Dr. Jensen acknowledged that studies show about 10 percent of children who go on Ritalin will exhibit a dulled personality. But those cases usually occur at higher doses, and a doctor can simply adjust the dose or try a different medication.

He said that leaving ADD untreated can have an even worse effect on a child's personality.

"What does it do to you as a child when for five years people tell you you're a pain in the neck?" Dr. Jensen asked.

Mr. Stein also believes that behavioral therapy stacks up poorly in scientific studies because most of the approaches in vogue are poorly crafted. One prevalent method tells parents to give a child three warnings before sending him to time out. Mr. Stein said that simply teaches a child to test the limits.

Mr. Stein, who outlines his program in a book called "Ritalin Is Not the Answer," tells parents to give no warning and immediately send a misbehaving child to time out.

An important aspect of Mr.
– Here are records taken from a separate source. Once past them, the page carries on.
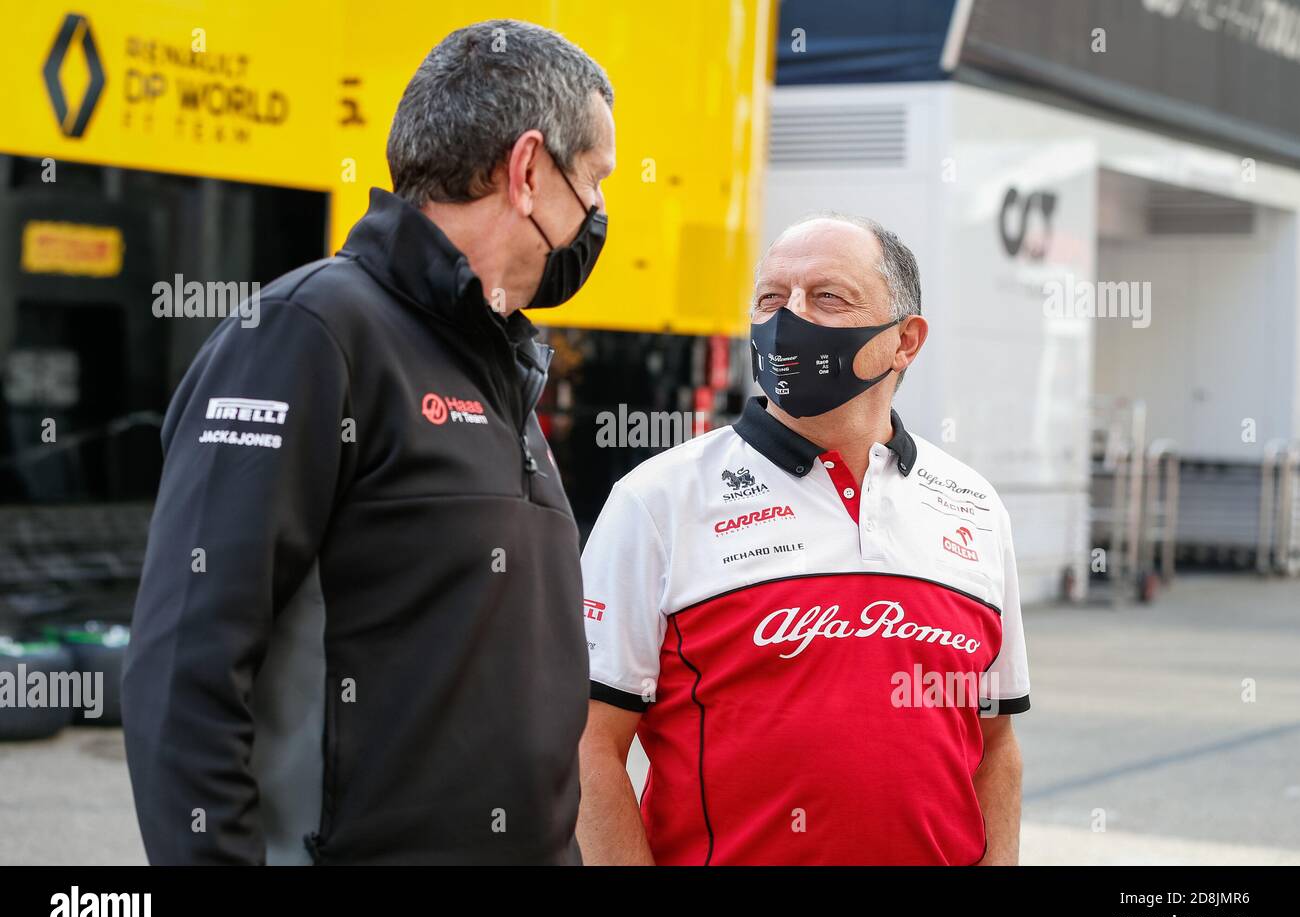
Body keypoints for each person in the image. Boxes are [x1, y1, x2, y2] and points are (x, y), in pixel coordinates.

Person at [122, 19, 616, 865]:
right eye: (595, 181)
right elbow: (184, 673)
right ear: (528, 171)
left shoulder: (499, 357)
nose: (601, 212)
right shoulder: (307, 333)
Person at [576, 214, 1030, 865]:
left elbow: (997, 745)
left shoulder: (975, 507)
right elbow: (589, 745)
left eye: (827, 297)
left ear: (905, 341)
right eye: (771, 299)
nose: (788, 319)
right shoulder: (657, 501)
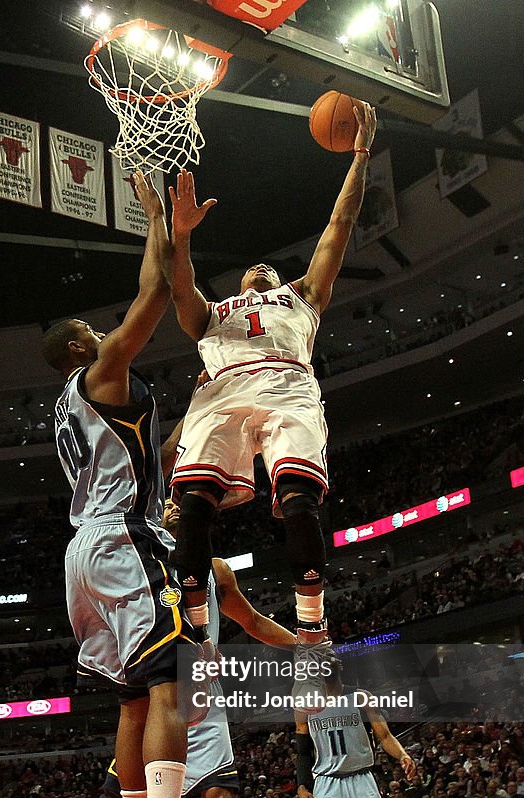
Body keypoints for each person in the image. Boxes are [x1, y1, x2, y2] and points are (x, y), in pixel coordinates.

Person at [41, 172, 222, 798]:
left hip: (84, 554)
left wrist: (154, 222)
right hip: (121, 543)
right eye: (95, 329)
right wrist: (176, 239)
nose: (102, 330)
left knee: (131, 696)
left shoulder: (70, 405)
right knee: (177, 668)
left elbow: (153, 459)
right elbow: (151, 304)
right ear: (83, 343)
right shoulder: (102, 371)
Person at [166, 104, 377, 664]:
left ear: (281, 281)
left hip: (287, 383)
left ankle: (311, 622)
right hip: (222, 390)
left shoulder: (304, 294)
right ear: (238, 285)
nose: (261, 270)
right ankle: (193, 629)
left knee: (299, 500)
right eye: (251, 270)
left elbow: (339, 226)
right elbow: (178, 285)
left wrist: (360, 157)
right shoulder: (212, 314)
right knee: (192, 506)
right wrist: (179, 236)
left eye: (269, 269)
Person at [95, 497, 296, 798]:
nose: (172, 507)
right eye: (164, 502)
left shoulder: (216, 570)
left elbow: (253, 621)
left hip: (200, 694)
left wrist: (311, 645)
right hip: (152, 695)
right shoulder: (138, 559)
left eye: (180, 503)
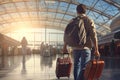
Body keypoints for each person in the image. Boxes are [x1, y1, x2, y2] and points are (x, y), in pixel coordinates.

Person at [62, 4, 100, 80]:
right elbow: (94, 35)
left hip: (75, 48)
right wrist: (96, 49)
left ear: (77, 11)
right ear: (85, 11)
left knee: (76, 66)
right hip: (86, 48)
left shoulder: (72, 20)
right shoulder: (89, 20)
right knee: (84, 67)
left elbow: (67, 34)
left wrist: (65, 47)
Stein's philosophy is simply spending a lot of time with children. He said most day care centers are "chaos," and that too may children spend too much time watching television.

"Have you seen what they put on MTV? It's garbage. This is what influences their minds," Mr. Stein said. "Turn off the TV. Have a family dinner. Have family reading time."

Gary Watts, who lives outside Farmville, said a doctor had written a Ritalin prescription for his son, but Mr. Watts had reservations about medication so he went to see Mr. Stein.

"It seems strict at first, but when you apply his methods, you start getting some positive results pretty quickly," Mr. Watts said. "So instead of being strict, you end up rewarding [the child] for all the positive things.

"I'm not saying it's a miracle cure, and I'm not saying it will work for everybody," Mr. Watts said. "But it's kept my son from having to go on drugs."

Mr. Stein claims he has had 95 percent success with his methods, but he acknowledged that the parents who see him are highly motivated and willing to put in a lot of time with their children.

He hopes that independent researchers will study his program to see if it produces better results, but he's worried that "there's no interest in research into a therapy that works without medication."

Still, he's optimistic that the recent attention on Ritalin will cause doctors to re-examine its use.

"I've been doing this over 20 years … I've been talking about this for years," Mr. Stein said. "I think now the physicians are listening."